Copyright 2018 Christian Herta, Klaus Strohmenger

Permission is hereby granted, free of charge, to any person obtaining a copy of this software and associated documentation files (the "Software"), to deal in the Software without restriction, including without limitation the rights to use, copy, modify, merge, publish, distribute, sublicense, and/or sell copies of the Software, and to permit persons to whom the Software is furnished to do so, subject to the following conditions:

The above copyright notice and this permission notice shall be included in all copies or substantial portions of the Software.

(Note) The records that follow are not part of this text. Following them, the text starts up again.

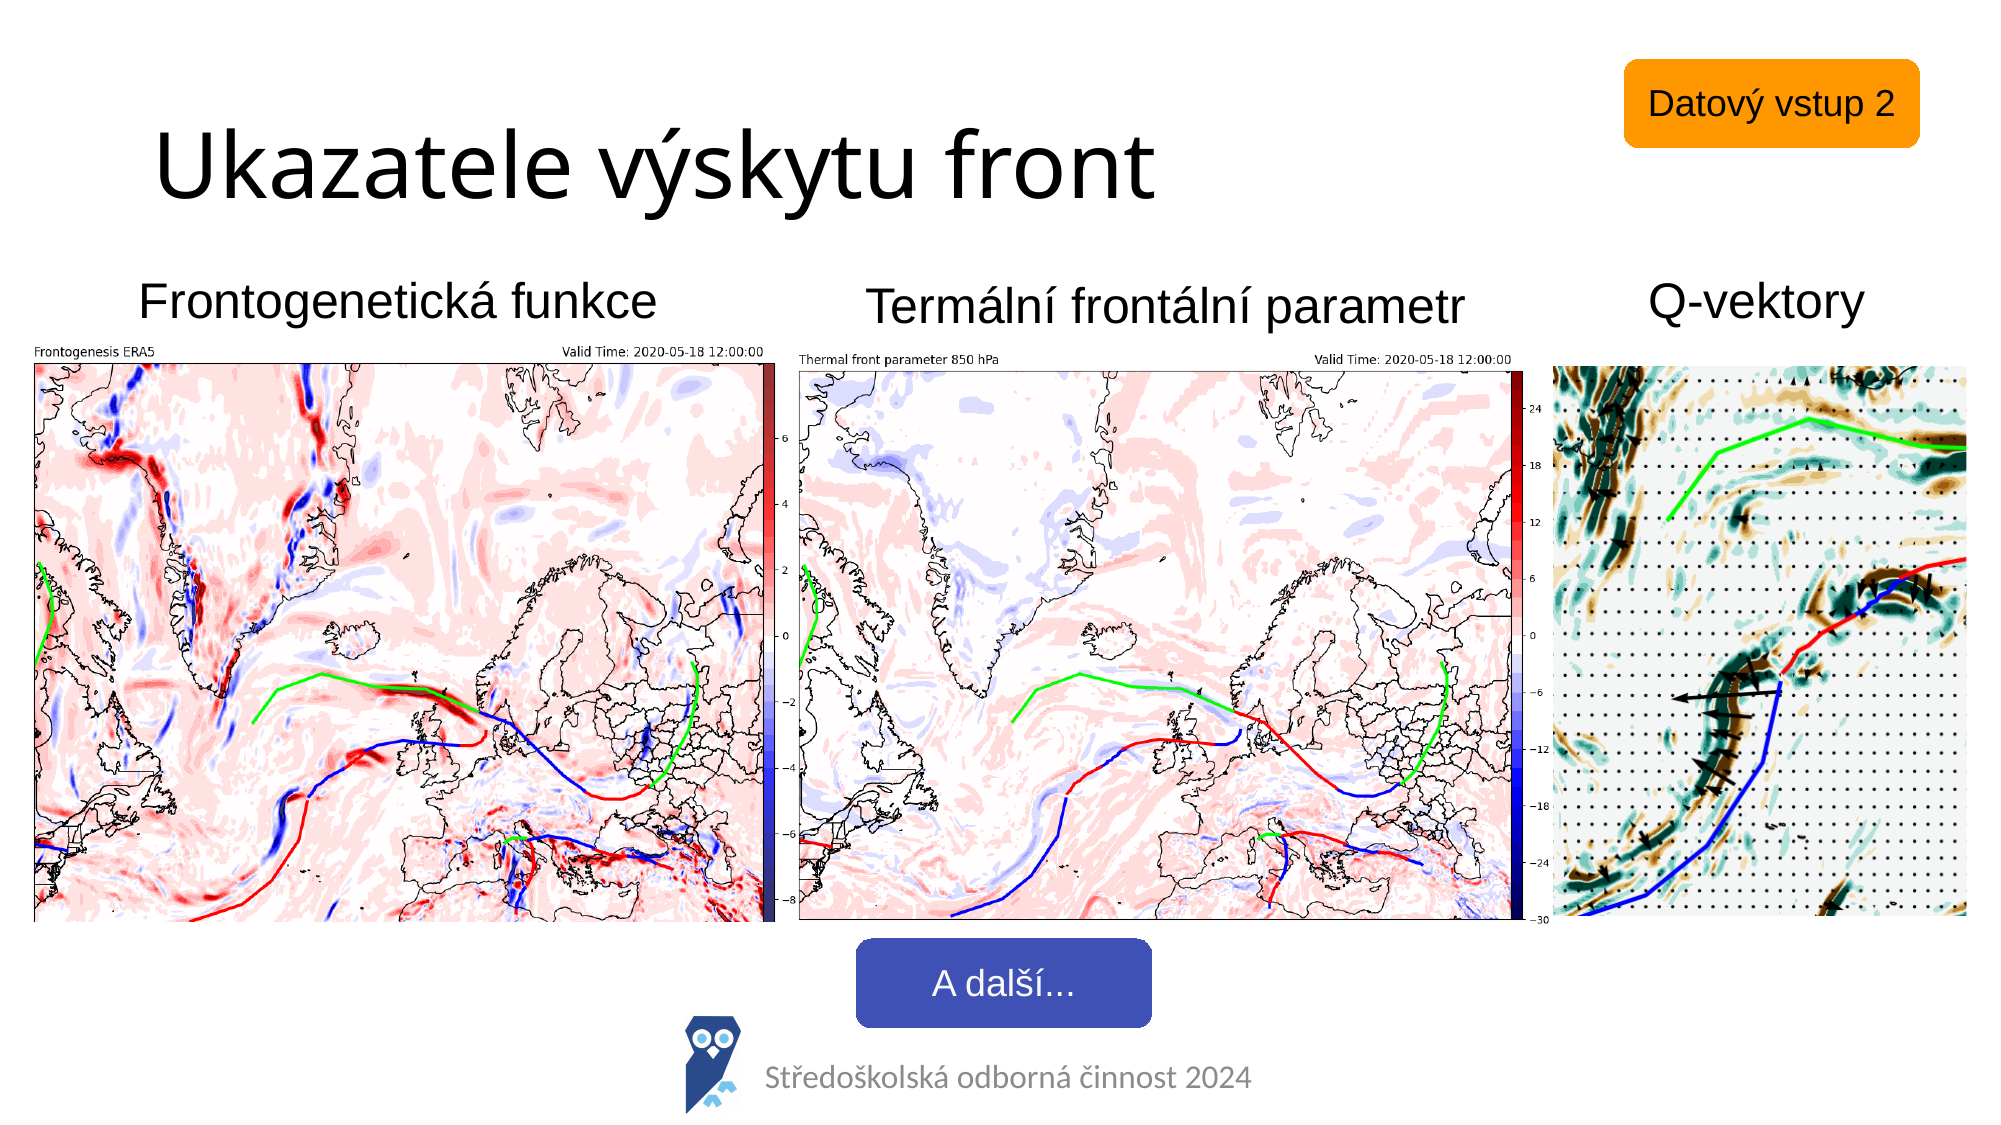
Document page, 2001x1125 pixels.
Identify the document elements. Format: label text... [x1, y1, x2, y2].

text_box Frontogenetická funkce [29, 265, 768, 373]
text_box Termální frontální parametr [797, 271, 1536, 378]
text_box Datový vstup 2 [1624, 59, 1920, 148]
footer Středoškolská odborná činnost 2024 [748, 1044, 1269, 1105]
picture [29, 344, 1967, 926]
text_box Q-vektory [1535, 265, 1979, 373]
picture [685, 1016, 741, 1114]
title Ukazatele výskytu front [137, 59, 1863, 278]
text_box A další... [856, 938, 1152, 1028]
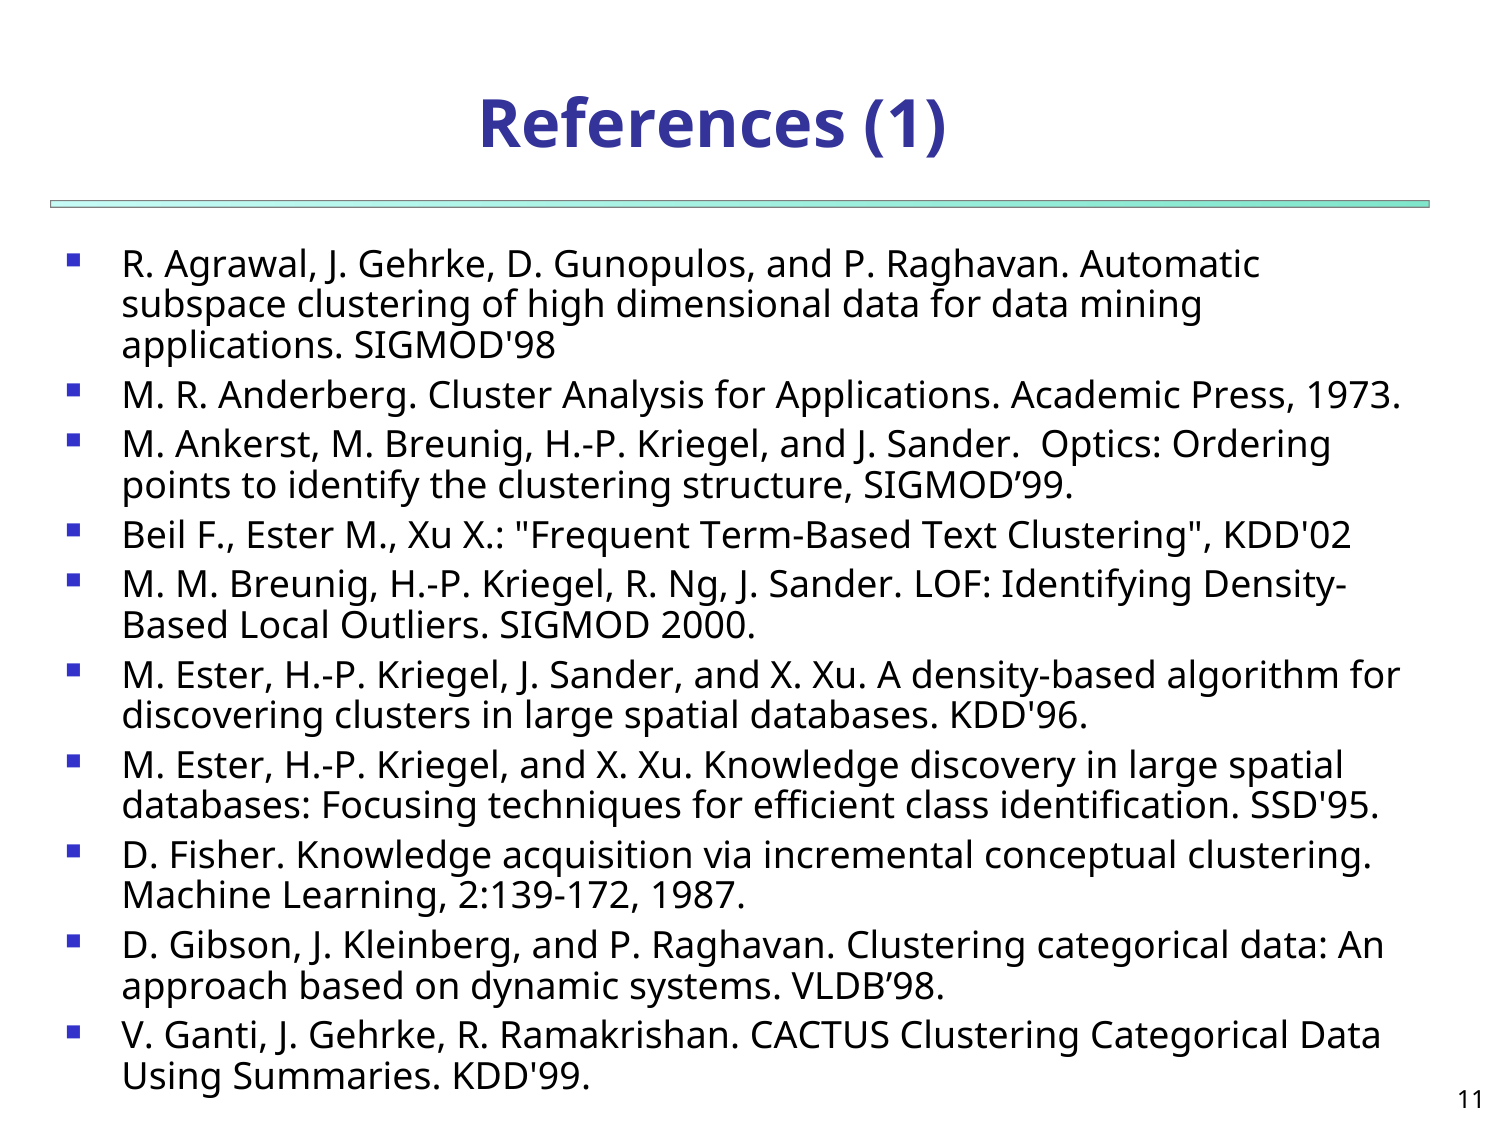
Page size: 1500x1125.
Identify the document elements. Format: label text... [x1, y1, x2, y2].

list R. Agrawal, J. Gehrke, D. Gunopulos, and P. Raghavan. Automatic subspace clustering of high dimensional data for data mining applications. SIGMOD'98 M. R. Anderberg. Cluster Analysis for Applications. Academic Press, 1973. M. Ankerst, M. Breunig, H.-P. Kriegel, and J. Sander. Optics: Ordering points to identify the clustering structure, SIGMOD’99. Beil F., Ester M., Xu X.: "Frequent Term-Based Text Clustering", KDD'02 M. M. Breunig, H.-P. Kriegel, R. Ng, J. Sander. LOF: Identifying Density-Based Local Outliers. SIGMOD 2000. M. Ester, H.-P. Kriegel, J. Sander, and X. Xu. A density-based algorithm for discovering clusters in large spatial databases. KDD'96. M. Ester, H.-P. Kriegel, and X. Xu. Knowledge discovery in large spatial databases: Focusing techniques for efficient class identification. SSD'95. D. Fisher. Knowledge acquisition via incremental conceptual clustering. Machine Learning, 2:139-172, 1987. D. Gibson, J. Kleinberg, and P. Raghavan. Clustering categorical data: An approach based on dynamic systems. VLDB’98. V. Ganti, J. Gehrke, R. Ramakrishan. CACTUS Clustering Categorical Data Using Summaries. KDD'99. [50, 237, 1450, 1125]
text_box <number> [1187, 1062, 1500, 1125]
title References (1) [324, 49, 1101, 191]
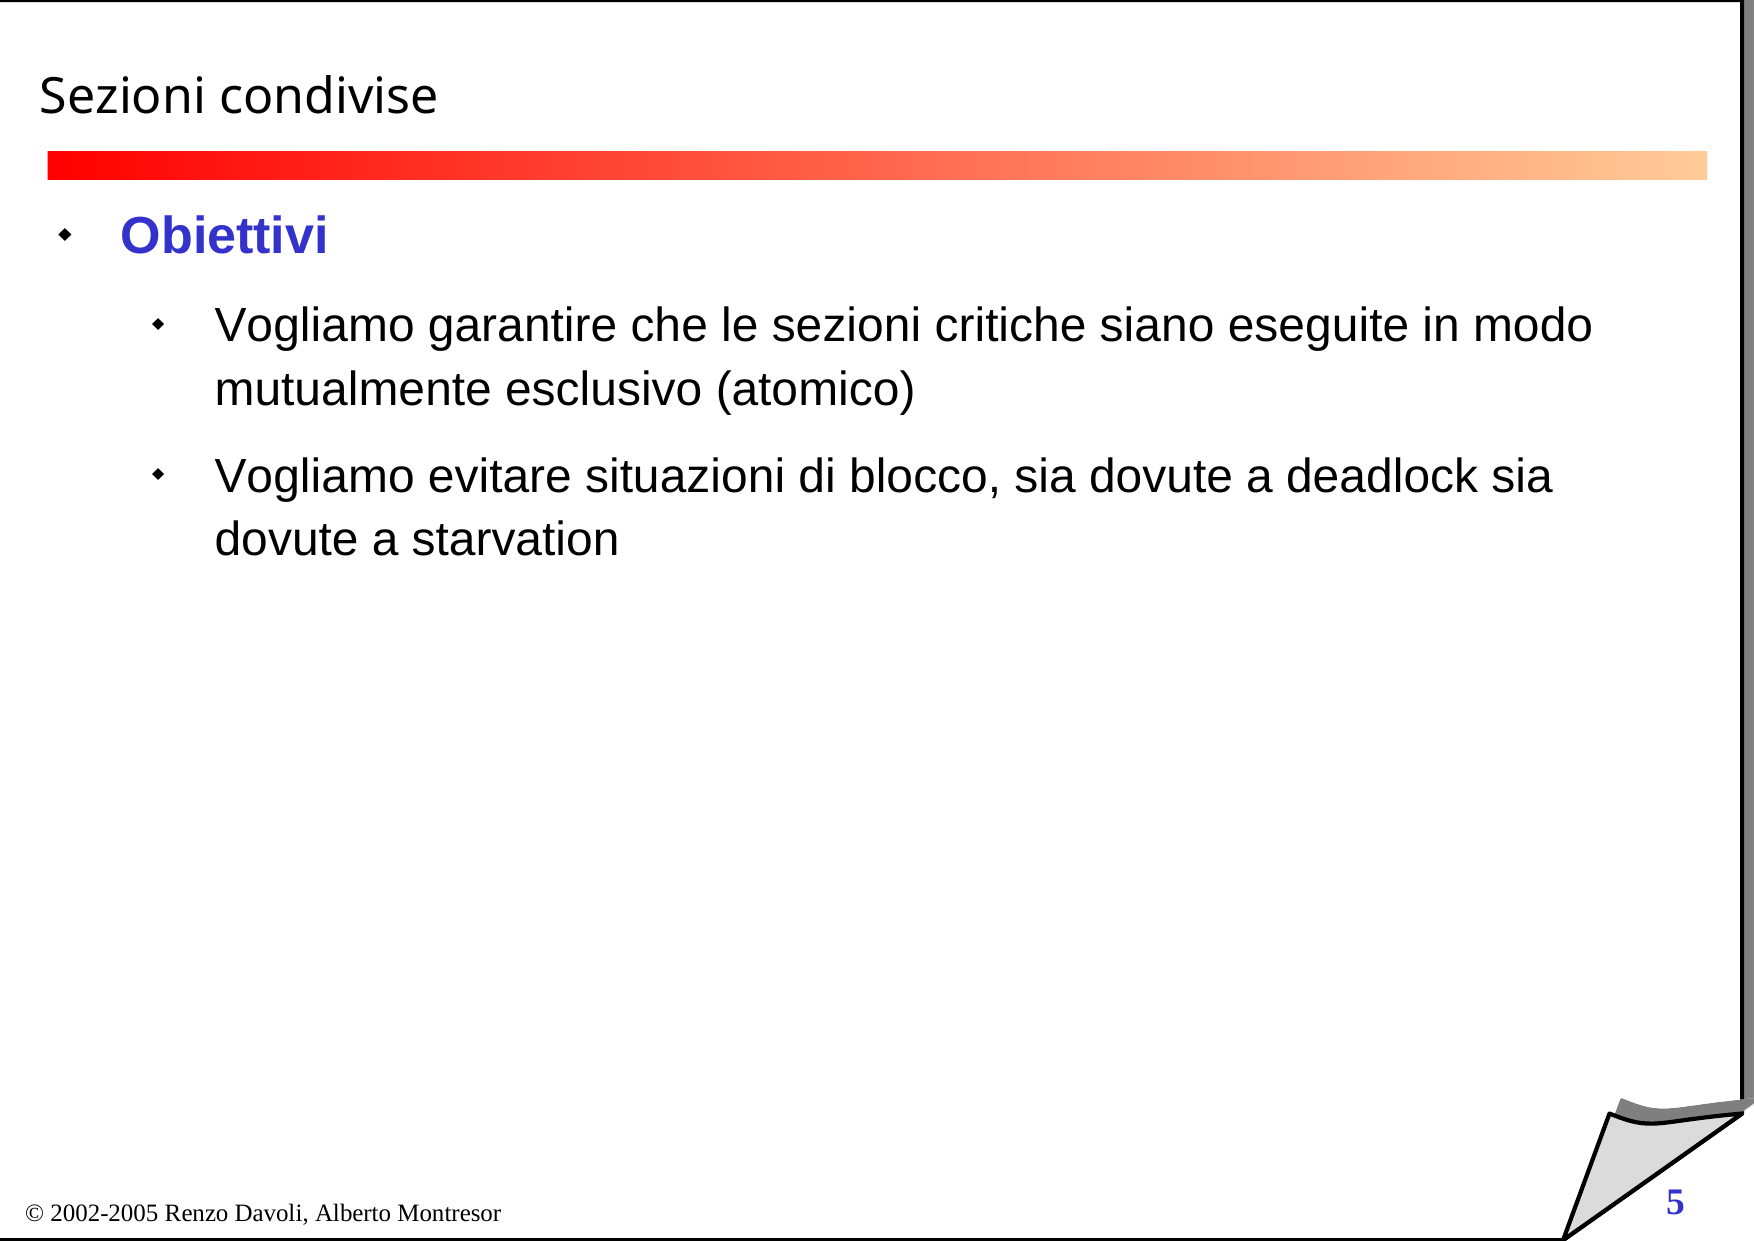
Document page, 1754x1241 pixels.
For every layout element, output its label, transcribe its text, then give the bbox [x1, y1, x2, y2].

list Obiettivi Vogliamo garantire che le sezioni critiche siano eseguite in modo mutualmente esclusivo (atomico) Vogliamo evitare situazioni di blocco, sia dovute a deadlock sia dovute a starvation [58, 206, 1696, 815]
title Sezioni condivise [39, 49, 1713, 144]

THE SOFTWARE IS PROVIDED "AS IS", WITHOUT WARRANTY OF ANY KIND, EXPRESS OR IMPLIED, INCLUDING BUT NOT LIMITED TO THE WARRANTIES OF MERCHANTABILITY, FITNESS FOR A PARTICULAR PURPOSE AND NONINFRINGEMENT. IN NO EVENT SHALL THE AUTHORS OR COPYRIGHT HOLDERS BE LIABLE FOR ANY CLAIM, DAMAGES OR OTHER LIABILITY, WHETHER IN AN ACTION OF CONTRACT, TORT OR OTHERWISE, ARISING FROM, OUT OF OR IN CONNECTION WITH THE SOFTWARE OR THE USE OR OTHER DEALINGS IN THE SOFTWARE.